> **OPDRACHT**
Verzamel uit de items hieronder elke regel die de tekenreeks "Thoreau" bevat en neem die regels ongewijzigd over. Het verschil tussen hoofdletters en kleine letters telt mee.

> **OEFENGEGEVENS**

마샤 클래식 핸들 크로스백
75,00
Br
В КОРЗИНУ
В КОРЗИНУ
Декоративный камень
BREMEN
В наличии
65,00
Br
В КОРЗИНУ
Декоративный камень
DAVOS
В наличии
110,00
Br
* * *
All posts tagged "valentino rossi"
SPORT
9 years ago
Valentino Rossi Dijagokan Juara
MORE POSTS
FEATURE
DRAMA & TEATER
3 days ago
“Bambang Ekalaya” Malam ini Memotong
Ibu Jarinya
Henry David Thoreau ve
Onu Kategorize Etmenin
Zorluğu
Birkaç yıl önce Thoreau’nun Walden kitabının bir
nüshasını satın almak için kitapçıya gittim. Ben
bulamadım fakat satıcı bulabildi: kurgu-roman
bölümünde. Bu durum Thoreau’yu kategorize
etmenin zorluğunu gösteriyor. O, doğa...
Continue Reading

> **UITGEWERKTE OPGAVE**
Henry David Thoreau ve
Birkaç yıl önce Thoreau’nun Walden kitabının bir
bölümünde. Bu durum Thoreau’yu kategorize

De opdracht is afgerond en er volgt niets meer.